Results and Discussion

Differentiation of glycosidic linkages and monosaccharide head group of cerebrosides via gas-phase ion chemistry.

We previously reported an ion/ion reaction shotgun tandem mass spectrometry strategy to identify the diastereomeric pairs of cerebrosides in binary mixtures.¹⁴ In summary, after producing the cerebroside complex cation, [HexCer−H + MgTerpy]⁺, via ion/ion reaction and subjecting it to ion-trap CID, specific diagnostic product ion spectra from both [GlcCer−H + MgTerpy]⁺ and [GalCer−H + MgTerpy]⁺ were generated allowing us to differentiate and quantify the diastereomeric pair in the sample. In this work, we further extend this strategy to investigate the ability of gas-phase chemistry (i.e., ion/ion reaction followed by CID) to differentiate the anomericity of the glycosidic linkages in cerebrosides. Figure 2 shows the gas-phase ion/ion reaction results and the mass spectra after ion-trap CID of the charge-inverted cerebroside complex cations, [α-GalCer(d18:1/16:0)–H + MgTerpy]⁺ (m/z 955.6), [β-GlcCer(d18:1/16:0)−H + MgTerpy]⁺ (m/z 955.6), and [β-GalCer(d18:1/16:0)–H + MgTerpy]⁺ (m/z 955.6). We note that an α-glucosylceramide analytical standard was not commercially available at the time of this report, and therefore, our data only examines α-galactosylceramide. Paralleling previous observations, we observed that product ions with neutral loss (NL) of a single Terpy ligand (m/z 740.6, NL = 233 Da) and its subsequent water-adducted product (m/z 722.6, NL = 215 Da) show the highest abundances in the CID spectrum of [β-GalCer(d18:1/16:0)–H + MgTerpy]⁺ (Figure 2(d)), and neutral loss of water (m/z 937.6) and neutral loss of 443 Da (Figure S1, m/z 512.3) are more prominent upon CID of [β-GlcCer(d18:1/16:0)–H + MgTerpy]⁺ (Figure 2(c)). It was also noticeable that neutral losses associated with the sugar (NL = 162 Da and NL = 180 Da) are more significant in the CID spectrum of [β-GlcCer(d18:1/16:0)–H + MgTerpy]⁺ than that of [β-GalCer(d18:1/16:0)–H + MgTerpy]⁺. Figure 2(b) shows an even more significant loss of sugar in the CID spectrum of [α-GalCer(d18:1/16:0)–H + MgTerpy]⁺, and there is almost no neutral loss of Terpy observed in the α-linked cerebroside spectrum.

Figure 2.

The comparison of the CID spectra among cerebrosides after gas-phase ion/ion reaction. (a) The post-ion/ion reaction spectrum of cerebroside anion with [Mg(Terpy)₂]²⁺ cation. (b) The CID spectrum of the [α-GalCer–H+MgTerpy]⁺ (m/z 955.6). (c) The CID spectrum of the [β-GlcCer–H+MgTerpy]⁺ (m/z 955.6). (d) The CID spectrum of the [β-GalCer–H+MgTerpy]⁺ (m/z 955.6). The values inside the parenthesis indicate the neutral loss. The lightning bolt (🗲) signifies the collisionally activated precursor ion. The solid circle (●) indicates the mass selection in the negative ion mode analysis and the black and white squares (■/□) indicate the positive ion mode analysis with and without mass selection, respectively.

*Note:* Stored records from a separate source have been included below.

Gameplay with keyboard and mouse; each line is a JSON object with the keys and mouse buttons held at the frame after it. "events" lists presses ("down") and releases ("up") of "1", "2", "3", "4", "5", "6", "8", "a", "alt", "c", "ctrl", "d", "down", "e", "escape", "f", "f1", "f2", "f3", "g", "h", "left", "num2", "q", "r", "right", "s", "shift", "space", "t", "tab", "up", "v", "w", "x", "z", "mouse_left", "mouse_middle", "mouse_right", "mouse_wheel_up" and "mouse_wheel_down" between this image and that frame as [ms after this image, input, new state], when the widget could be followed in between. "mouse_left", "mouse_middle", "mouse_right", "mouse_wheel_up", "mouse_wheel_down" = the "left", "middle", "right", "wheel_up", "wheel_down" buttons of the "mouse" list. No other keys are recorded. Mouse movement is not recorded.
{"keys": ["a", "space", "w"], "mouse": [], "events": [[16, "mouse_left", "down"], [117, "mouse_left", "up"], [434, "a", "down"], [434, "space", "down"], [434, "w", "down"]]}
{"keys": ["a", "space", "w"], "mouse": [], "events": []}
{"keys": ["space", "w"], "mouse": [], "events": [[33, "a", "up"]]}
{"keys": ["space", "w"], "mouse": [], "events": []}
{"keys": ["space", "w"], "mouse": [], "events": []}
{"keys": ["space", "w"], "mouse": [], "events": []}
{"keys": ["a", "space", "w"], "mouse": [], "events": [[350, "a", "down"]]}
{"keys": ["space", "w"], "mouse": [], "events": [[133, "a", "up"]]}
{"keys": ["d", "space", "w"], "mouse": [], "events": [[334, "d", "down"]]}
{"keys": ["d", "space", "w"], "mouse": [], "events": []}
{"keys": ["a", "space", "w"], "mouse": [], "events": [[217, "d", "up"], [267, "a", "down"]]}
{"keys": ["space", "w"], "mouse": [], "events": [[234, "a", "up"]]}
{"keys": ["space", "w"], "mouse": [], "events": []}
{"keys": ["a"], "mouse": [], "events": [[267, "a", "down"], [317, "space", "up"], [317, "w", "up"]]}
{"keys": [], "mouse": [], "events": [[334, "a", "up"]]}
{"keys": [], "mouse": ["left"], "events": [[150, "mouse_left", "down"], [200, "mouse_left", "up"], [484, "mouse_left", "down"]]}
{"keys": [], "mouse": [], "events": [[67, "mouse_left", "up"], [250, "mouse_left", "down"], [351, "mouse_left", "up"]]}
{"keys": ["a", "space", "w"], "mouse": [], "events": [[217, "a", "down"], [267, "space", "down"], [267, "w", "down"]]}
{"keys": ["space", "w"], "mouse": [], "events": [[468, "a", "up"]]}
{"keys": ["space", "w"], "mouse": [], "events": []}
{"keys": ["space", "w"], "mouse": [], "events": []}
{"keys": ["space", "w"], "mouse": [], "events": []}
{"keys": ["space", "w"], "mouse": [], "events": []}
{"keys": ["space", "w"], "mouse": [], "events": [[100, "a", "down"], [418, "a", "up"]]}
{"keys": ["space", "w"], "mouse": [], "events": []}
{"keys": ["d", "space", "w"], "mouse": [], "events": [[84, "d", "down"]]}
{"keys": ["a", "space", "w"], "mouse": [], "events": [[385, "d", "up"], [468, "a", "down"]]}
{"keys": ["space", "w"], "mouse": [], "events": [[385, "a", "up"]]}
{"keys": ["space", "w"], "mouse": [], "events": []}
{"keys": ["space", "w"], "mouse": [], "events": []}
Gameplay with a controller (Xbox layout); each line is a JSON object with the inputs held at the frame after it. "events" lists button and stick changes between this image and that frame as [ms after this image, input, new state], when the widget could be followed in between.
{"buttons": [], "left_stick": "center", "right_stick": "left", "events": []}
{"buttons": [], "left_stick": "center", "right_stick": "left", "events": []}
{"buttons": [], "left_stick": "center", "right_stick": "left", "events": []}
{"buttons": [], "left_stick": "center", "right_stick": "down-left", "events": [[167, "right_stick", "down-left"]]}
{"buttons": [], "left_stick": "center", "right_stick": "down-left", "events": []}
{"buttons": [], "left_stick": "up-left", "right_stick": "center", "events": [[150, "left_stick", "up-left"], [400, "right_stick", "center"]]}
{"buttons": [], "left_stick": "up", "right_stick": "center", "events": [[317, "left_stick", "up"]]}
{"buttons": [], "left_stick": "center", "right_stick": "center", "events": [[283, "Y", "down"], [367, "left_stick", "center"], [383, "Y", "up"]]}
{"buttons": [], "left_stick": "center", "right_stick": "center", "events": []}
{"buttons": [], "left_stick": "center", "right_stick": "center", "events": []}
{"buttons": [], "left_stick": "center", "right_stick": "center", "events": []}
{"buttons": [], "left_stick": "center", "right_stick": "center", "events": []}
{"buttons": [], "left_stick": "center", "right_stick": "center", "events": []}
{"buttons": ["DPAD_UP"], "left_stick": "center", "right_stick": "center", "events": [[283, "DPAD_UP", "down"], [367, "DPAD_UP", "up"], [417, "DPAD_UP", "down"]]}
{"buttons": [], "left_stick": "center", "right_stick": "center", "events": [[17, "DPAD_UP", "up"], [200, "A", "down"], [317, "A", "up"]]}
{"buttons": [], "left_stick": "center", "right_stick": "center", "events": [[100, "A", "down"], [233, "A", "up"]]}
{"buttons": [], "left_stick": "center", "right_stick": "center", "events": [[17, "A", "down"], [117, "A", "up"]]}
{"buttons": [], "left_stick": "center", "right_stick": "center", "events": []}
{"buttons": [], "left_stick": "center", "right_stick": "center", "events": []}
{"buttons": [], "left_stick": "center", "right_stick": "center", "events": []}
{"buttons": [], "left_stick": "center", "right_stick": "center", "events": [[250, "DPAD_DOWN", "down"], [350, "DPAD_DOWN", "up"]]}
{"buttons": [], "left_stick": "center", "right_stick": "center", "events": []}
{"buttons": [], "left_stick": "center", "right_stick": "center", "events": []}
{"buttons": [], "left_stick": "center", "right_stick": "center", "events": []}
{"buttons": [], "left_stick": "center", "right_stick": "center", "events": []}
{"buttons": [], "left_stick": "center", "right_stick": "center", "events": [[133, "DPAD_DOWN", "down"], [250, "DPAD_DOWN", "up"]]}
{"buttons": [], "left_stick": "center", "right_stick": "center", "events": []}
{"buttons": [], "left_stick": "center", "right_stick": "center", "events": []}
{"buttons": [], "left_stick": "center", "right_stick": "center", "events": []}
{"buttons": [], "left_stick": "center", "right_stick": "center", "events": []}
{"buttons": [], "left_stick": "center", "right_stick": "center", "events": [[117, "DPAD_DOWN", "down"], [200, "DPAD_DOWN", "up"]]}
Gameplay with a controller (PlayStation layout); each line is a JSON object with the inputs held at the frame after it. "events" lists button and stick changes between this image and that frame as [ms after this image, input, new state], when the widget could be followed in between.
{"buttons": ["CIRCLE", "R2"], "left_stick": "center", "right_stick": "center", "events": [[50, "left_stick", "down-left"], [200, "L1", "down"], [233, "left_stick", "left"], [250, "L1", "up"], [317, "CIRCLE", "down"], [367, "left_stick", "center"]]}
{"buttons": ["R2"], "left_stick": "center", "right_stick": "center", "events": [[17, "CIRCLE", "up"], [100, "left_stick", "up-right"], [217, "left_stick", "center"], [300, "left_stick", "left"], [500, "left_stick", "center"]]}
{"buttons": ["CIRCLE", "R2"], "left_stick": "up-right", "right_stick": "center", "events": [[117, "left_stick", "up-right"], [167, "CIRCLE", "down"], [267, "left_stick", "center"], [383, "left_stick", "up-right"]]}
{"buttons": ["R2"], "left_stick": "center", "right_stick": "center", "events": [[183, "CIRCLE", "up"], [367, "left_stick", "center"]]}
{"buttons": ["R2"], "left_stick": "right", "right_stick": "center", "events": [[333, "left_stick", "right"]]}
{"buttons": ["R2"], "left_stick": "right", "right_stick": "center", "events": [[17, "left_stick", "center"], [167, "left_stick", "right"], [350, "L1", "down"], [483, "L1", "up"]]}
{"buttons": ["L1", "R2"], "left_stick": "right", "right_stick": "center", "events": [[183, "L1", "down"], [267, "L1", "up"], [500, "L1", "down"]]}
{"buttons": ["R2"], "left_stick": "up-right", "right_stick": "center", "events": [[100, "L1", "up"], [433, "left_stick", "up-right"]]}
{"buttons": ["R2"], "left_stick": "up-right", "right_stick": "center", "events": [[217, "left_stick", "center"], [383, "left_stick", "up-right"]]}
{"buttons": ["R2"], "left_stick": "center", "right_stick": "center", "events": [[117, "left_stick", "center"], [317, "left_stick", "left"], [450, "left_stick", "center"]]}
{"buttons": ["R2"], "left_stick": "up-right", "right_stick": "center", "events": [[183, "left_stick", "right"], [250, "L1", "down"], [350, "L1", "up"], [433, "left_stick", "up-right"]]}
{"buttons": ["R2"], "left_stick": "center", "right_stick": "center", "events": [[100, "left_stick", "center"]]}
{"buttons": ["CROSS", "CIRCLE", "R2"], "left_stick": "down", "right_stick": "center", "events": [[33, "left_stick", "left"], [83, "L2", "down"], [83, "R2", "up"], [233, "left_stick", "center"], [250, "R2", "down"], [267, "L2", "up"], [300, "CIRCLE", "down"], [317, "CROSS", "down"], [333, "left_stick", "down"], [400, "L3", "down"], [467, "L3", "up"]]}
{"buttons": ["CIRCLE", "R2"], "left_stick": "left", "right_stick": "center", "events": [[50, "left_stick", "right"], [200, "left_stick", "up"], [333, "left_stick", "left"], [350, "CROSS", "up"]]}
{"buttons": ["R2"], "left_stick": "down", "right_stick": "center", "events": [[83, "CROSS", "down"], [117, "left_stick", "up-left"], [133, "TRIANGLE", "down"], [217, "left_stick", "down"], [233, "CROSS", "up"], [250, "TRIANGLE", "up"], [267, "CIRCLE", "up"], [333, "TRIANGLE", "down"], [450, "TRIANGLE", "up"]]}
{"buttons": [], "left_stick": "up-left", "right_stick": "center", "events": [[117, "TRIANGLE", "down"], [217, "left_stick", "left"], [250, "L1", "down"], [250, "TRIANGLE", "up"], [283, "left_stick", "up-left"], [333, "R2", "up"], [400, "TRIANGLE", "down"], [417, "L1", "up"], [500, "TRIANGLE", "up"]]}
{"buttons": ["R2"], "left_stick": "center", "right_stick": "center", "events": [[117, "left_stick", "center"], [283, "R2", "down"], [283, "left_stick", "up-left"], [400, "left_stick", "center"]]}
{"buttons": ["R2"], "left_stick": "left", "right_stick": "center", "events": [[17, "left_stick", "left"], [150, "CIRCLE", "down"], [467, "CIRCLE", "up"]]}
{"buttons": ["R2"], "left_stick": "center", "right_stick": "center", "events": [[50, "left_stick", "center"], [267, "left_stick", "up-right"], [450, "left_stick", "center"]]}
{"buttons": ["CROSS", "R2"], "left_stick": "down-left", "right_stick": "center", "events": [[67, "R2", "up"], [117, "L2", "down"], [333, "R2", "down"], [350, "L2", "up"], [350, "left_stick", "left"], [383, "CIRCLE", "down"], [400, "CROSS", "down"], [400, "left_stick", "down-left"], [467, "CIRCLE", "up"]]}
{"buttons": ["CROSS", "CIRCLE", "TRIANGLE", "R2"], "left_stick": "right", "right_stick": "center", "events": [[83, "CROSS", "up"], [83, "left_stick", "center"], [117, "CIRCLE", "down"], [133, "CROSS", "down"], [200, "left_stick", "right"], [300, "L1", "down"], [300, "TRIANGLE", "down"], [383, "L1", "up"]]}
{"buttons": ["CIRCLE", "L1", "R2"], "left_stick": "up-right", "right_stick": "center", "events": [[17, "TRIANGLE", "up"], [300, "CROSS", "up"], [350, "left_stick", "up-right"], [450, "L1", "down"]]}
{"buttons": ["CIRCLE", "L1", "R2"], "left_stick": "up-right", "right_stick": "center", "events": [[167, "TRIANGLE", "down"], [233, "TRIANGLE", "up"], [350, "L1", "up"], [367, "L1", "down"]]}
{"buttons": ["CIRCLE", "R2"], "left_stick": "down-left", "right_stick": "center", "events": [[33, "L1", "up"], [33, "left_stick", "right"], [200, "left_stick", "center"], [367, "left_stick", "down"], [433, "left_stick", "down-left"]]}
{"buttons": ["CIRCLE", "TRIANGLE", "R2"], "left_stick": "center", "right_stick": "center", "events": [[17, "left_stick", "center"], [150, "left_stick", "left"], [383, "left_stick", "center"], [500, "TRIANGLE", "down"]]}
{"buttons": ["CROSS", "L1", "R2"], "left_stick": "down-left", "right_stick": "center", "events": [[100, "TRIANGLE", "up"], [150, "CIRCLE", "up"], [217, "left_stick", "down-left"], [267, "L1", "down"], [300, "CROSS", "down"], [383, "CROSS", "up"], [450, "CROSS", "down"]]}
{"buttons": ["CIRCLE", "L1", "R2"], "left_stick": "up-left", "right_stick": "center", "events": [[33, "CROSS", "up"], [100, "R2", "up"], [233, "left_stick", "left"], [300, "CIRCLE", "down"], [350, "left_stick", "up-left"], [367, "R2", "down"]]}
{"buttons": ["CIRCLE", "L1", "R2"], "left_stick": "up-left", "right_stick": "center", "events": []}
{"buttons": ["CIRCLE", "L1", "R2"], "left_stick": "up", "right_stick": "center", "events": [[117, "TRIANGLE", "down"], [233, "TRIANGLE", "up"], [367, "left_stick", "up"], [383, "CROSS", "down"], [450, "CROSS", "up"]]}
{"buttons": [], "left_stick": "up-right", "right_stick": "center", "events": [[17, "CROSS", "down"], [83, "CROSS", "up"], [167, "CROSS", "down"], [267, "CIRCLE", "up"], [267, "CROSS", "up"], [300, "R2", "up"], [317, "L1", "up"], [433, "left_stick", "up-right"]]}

The ease with which the Terpy ligand is lost from a given complex ion is related to how well the cerebroside can stabilize the Mg²⁺ ion and therefore reflects the interactions of the cerebroside with the MgTerpy²⁺ adduct. We previously noted that the different orientations of the hydroxyl groups on the C3’ and C4’ positions on the sugar head group leads to differences in the stabilization of Mg²⁺, and therefore propensities for the loss of the Terpy ligand for the two β-isomers (compare Figures 2(c) and 2(d)).¹⁴ The α-galactosylceramide has a similar C3’-C4’ orientation to that of the β-galactosylceramide but no Terpy loss was observed from the α-galactosylceramide complex (compare Figure 2(b) to Figure 2(d)). Therefore, it is apparent that the two anomeric anions (viz., [α-GalCer−H]⁻ and [β-GalCer−H]⁻) interact with the MgTerpy²⁺ adduct in distinct ways.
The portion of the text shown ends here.